Saving money for a place

National rents have continued their upward trend so far this year, and while you can still find a one-bedroom apartment in Milwaukee, WI in the mid-$900 range, that same square footage would cost you thousands of dollars in Berkeley, CA. Regardless of exactly where you choose to live there are ways to cut your monthly rental cost, and here are six great tips:


In many cities like Austin, TX, the closer you are to downtown the more you will pay in rent, and buying is also getting super expensive here. Sure, you love the downtown lifestyle but with public transportation, cheap scooter rentals, a bike, a motorcycle, or even just your feet, you can enjoy downtown but live a little further way in a more affordable apartment. You don’t have to live in Manhattan to party there, so look for apartments that may just not be in the heart of downtown.

Longer Term Lease

It costs landlords a lot of money to re-lease an apartment. If you are there for a year and then leave, the landlord will most likely have to repaint and maybe upgrade appliances. Inevitably landlords lose a month in rental income when a tenant leaves since it’s tough to find and move in back-to-back tenants. Therefore, there are many reasons that landlords like longer leases, and if you agree to sign one, you could be offered a lower rate. If you are a good bargainer, you could also get the landlord to forego any future rent increases during the longer lease term.

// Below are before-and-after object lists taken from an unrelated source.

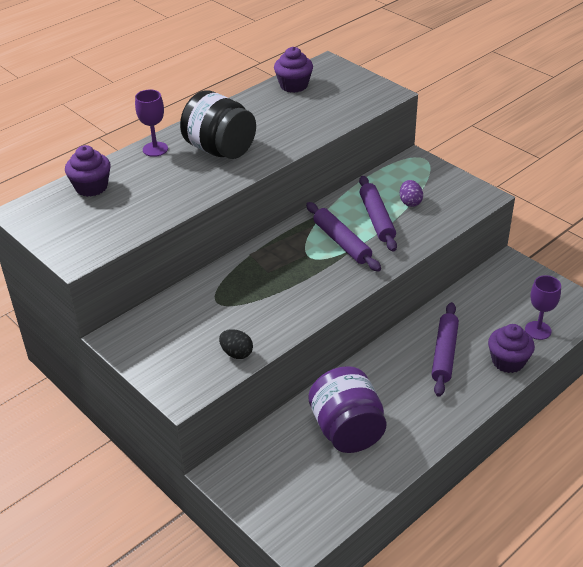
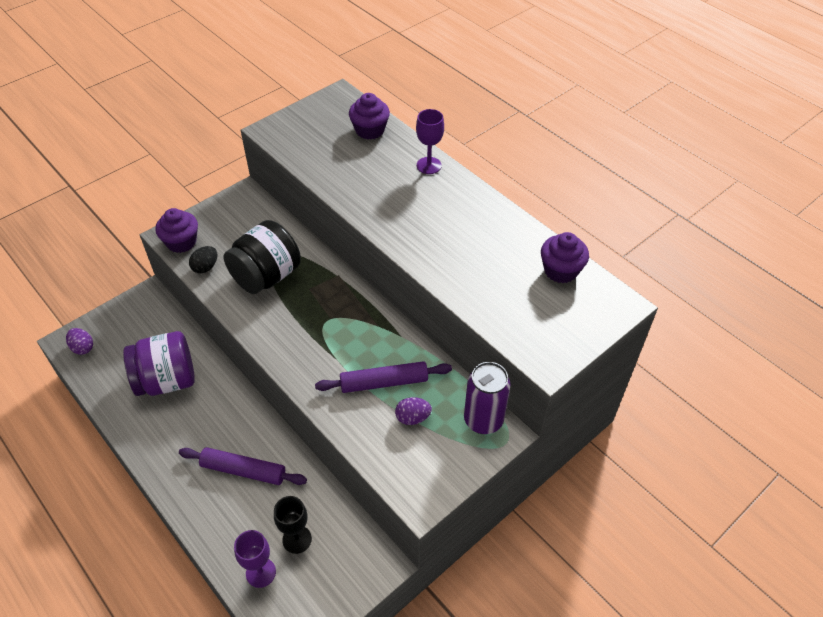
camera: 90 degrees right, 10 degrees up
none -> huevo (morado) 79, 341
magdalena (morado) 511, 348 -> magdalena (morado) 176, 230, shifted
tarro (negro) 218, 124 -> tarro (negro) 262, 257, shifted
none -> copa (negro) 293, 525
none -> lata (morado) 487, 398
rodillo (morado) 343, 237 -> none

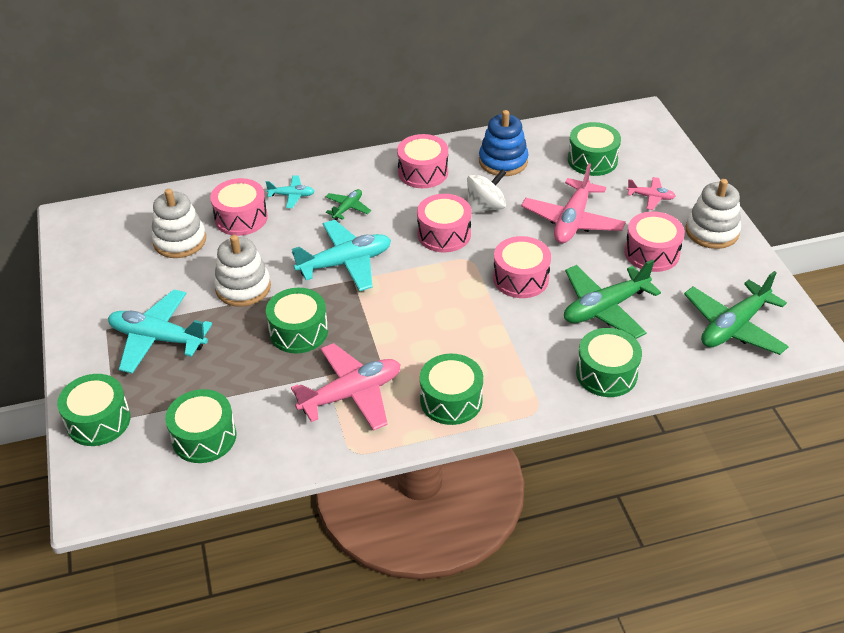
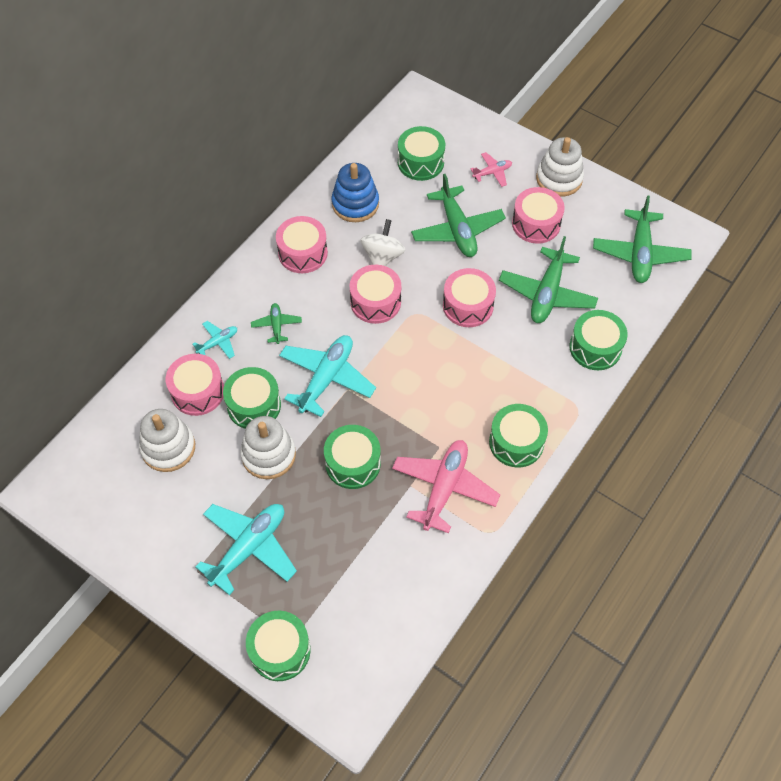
camera: 40 degrees left, 15 degrees up
avión (turquesa) 160, 331 -> avión (turquesa) 246, 549, 150 degrees clockwise
tambor (verde) 200, 426 -> tambor (verde) 252, 398, shifted
avión (rosa) 573, 203 -> avión (verde) 458, 215

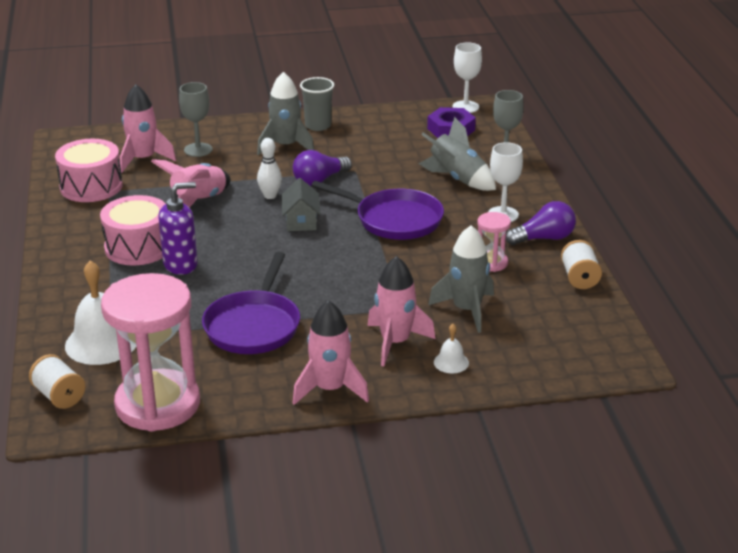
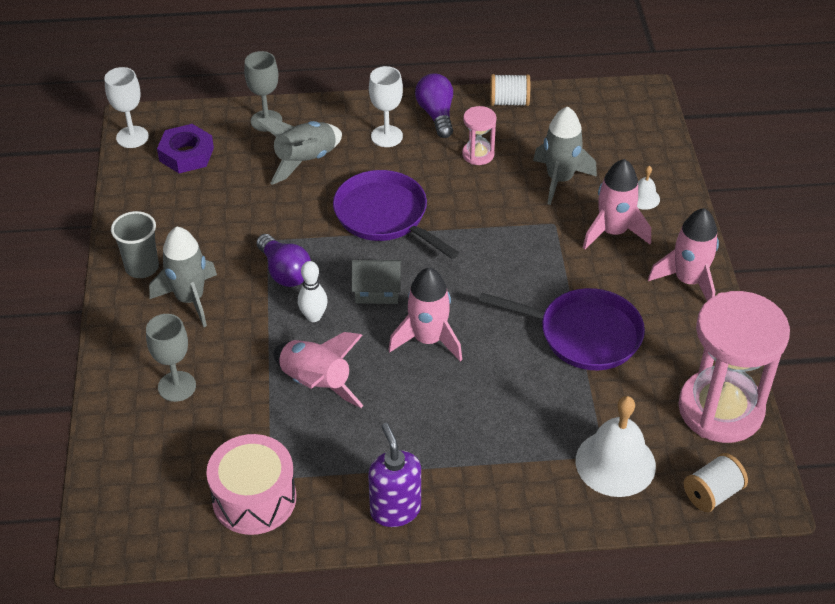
camera: 85 degrees left, 15 degrees up
sartén (morado) 377, 210 -> sartén (morado) 396, 214, 75 degrees counterclockwise
dispensador de jabón (morado) 178, 228 -> dispensador de jabón (morado) 394, 475, shifted
cohete (rosa) 148, 128 -> cohete (rosa) 425, 314, shifted
tambor (rosa) 133, 230 -> none

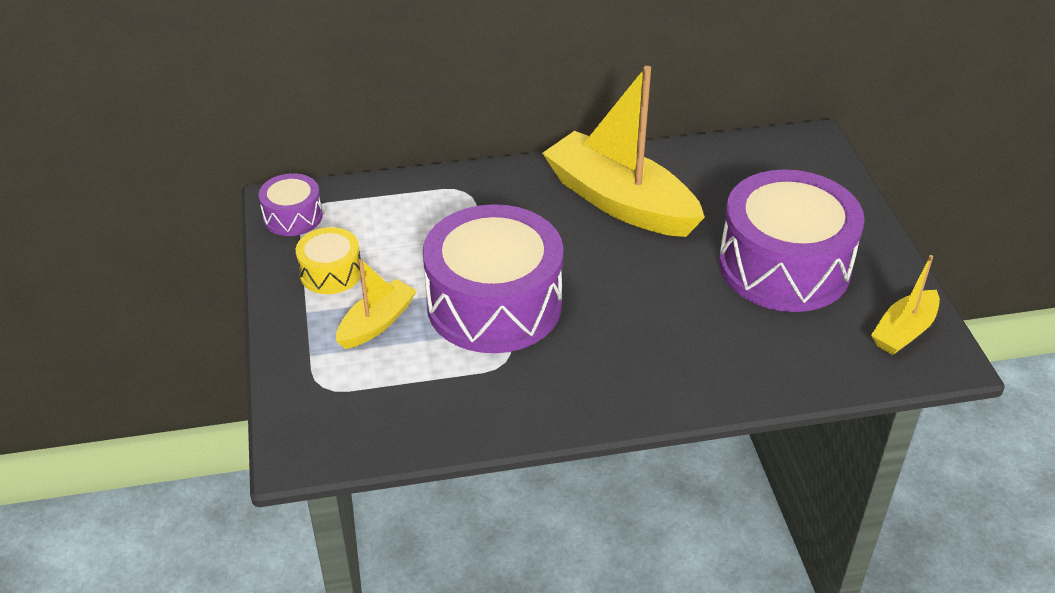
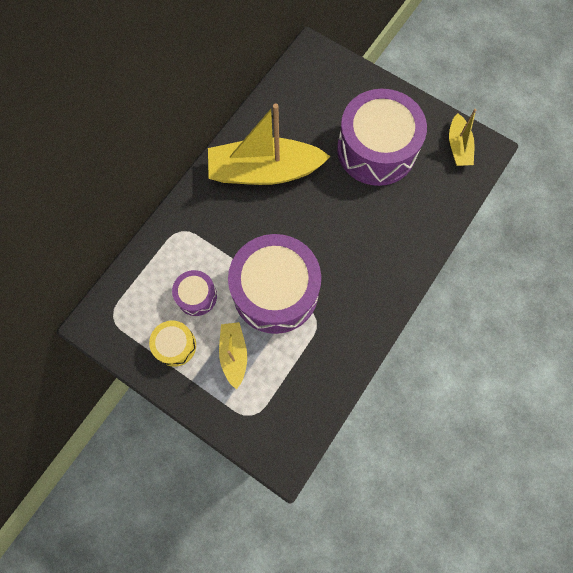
camera: 45 degrees left, 30 degrees up
tambor (morado) 291, 204 -> tambor (morado) 194, 293, shifted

In some locales, prospective renters look at the listed rent price as an asking price only—sort of like the first price the car salesperson throws at you. Think of renting an apartment as a chance to make an offer to the landlord and then see what response you receive. Of course, in tight rental markets, this may not work, but in a normal apartment rental market environment, a landlord may settle for less money since a little lower monthly rent is better than a vacant unit.

Save on Energy

We know that you are environmentally astute and that you are concerned about being energy efficient, but frankly, if you can get someone else to pay for your utilities, you don’t have to worry about sweating in your one-bedroom apartment because you turned up the thermostat to save $10 in July. Some older complexes are physically unable to break out electric and gas bills per unit because the buildings were not constructed with separate meters for every apartment. If you find one of these and your utilities are included as a flat rate in your rent, you can save big bucks during peak heating and cooling seasons.

Get a Roommate

Ok, so you really love that $2800 high-rise downtown, but you just can’t justify the price. One solution would be to get a roommate to share the costs. Make sure you’re compatible, but by doubling up you can cut your expenses in half.


A worn but structurally sound apartment might give you the opportunity to get into a desired location at a lower price, especially if you can trade your carpentry skills for a reduction in rent. Everything has to be right for this to work, but we know people that put sweat equity in someone else’s apartment in order to receive a reduced rental rate.

Just like buying your first home or selling your older car, don’t take the first deal that comes your way. Do your diligence and communicate with your prospective landlord, and you’ll find that your monthly rental expenses can be considerably lessened.